Google Workspace for Collaborative and Inclusive Digital Government – How the Cloud is Helping Tackle Homelessness in Scotland
Public sector agencies in Scotland and across the world are adopting Google Cloud services to enhance collaboration and digital inclusion.
Google’s email and collaboration tools ‘Workspace‘ is one of the Cloud options that Scotland’s public sector can adopt to greatly boost their productivity.
DIGIT describes an excellent case study for the Kingdom Housing Association. They used it in conjunction with Awingu, to enable a move to a ‘cloud-first, mobile-first’ strategy. Awingu makes legacy applications and desktops available via HTML5, and in a browser.
Kingdom wholly embraced the Google Workspace suite, opting for Workspace over the Microsoft Office & Exchange alternative, and also moved from dedicated infrastructure to Google Compute Platform (GCP), SaaS solutions and provide all employees access data via ChromeBox, Chromebook devices or mobile phones.
Across the world other agencies are doing the same, such as Boston migrating 76,000 users, employees, police, teachers and students, from a mixed collection of on premise email servers to their online service.
Brandon Williams at the State of Colorado adopted the service to transform how government works, both internally and how they ensure citizens can access the information they need. DC increased transparency, ensuring projects are kept on track and deliver value for money for citizens, and the State of Wyoming explain how this can be achieved while still ensuring and improving security.

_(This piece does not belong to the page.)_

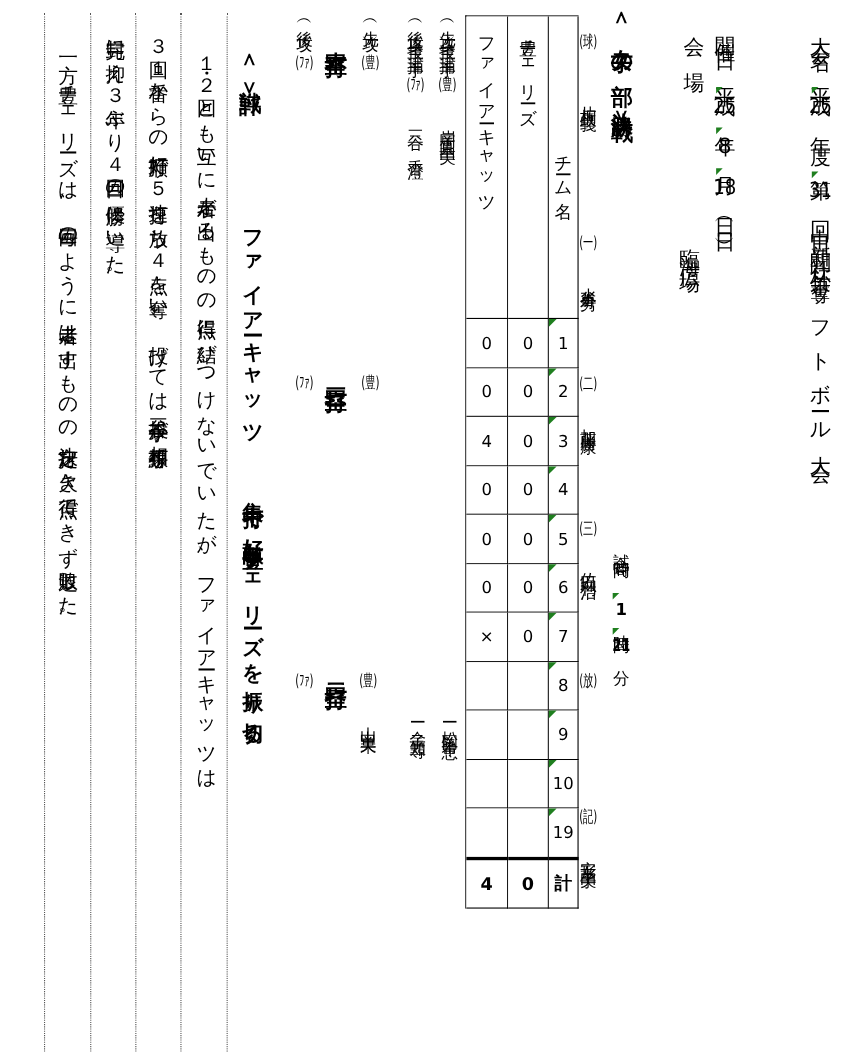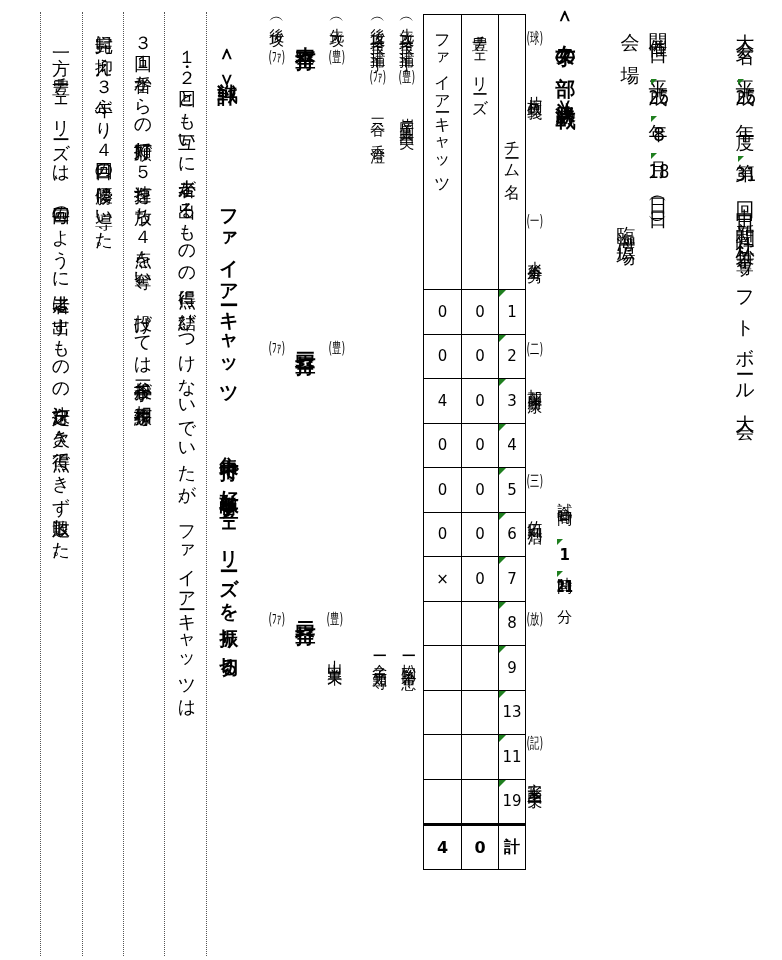"13" div.cell { text: 13 -> 10 }
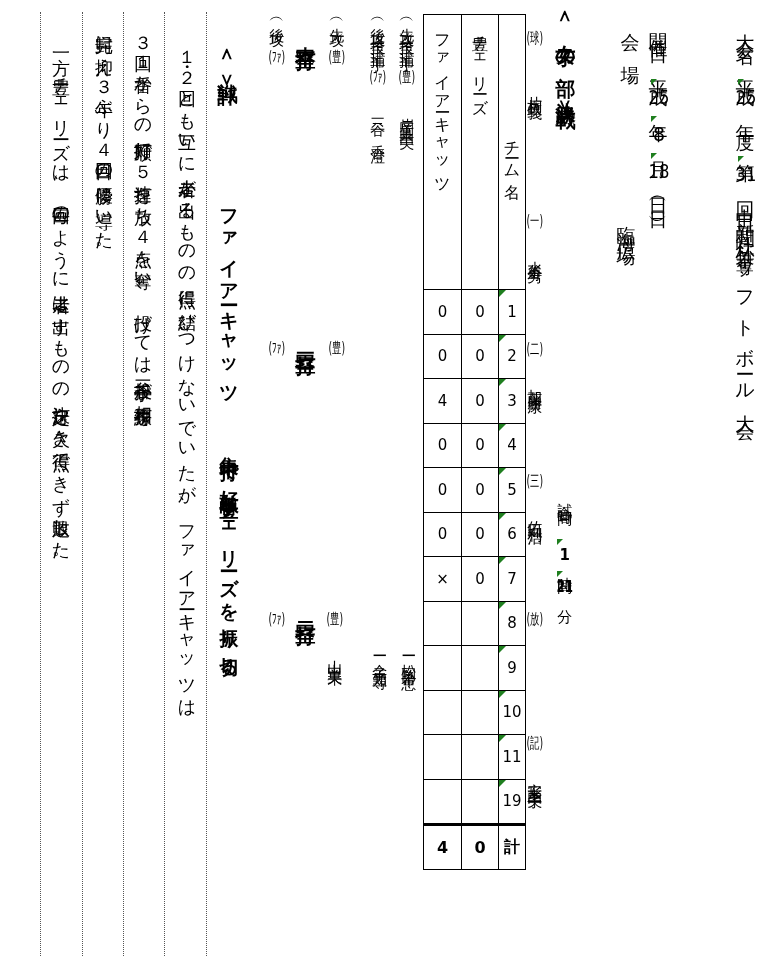"11" div.sb-row { html: <div> <div></div> <div></div> <div>11</div> </div> -> none }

Christoph Magnussen offers a video that compares the service with it’s main competitor Office 365, and Dave Belardo of Google provides an overview of how it can be integrated into existing IT environments.
#DigitalInclusion
For the public sector especially schools, a great case study of the potential to use technology to boost inclusion is from Aberdeen City.
They integrated the suite with Texthelp, a service for making documents more accessible, through friendly literacy features that help English Language Learners, as well as people with learning difficulties or requiring dyslexia tools.
From hearing emails or documents read out loud to text prediction, picture dictionaries, summary highlighters and a grammar, spelling and confusable words checker, Read&Write makes lots of everyday literacy tasks simpler, quicker and more accurate.
Get Digital Scotland
Glasgow-based Cobry is a local Workspace specialist. In this video they explain how they worked with Get Digital Scotland, to support people affected by homelessness improve access to the digital world.
Previously their work was inhibited by a slow and expensive system, moving to Workspace provided them the fast online collaboration that enabled their front-line staff better perform their work. They use Google Forms to collect and aggregate data, capturing the impact of the Get Digital program.
Cobry helped them migrate their workflows and email from the old to this new system, and have been an invaluable partner in supporting Simon Community to scale and roll the program out across Scotland, enabling the homeless to better participate in the new digital economy.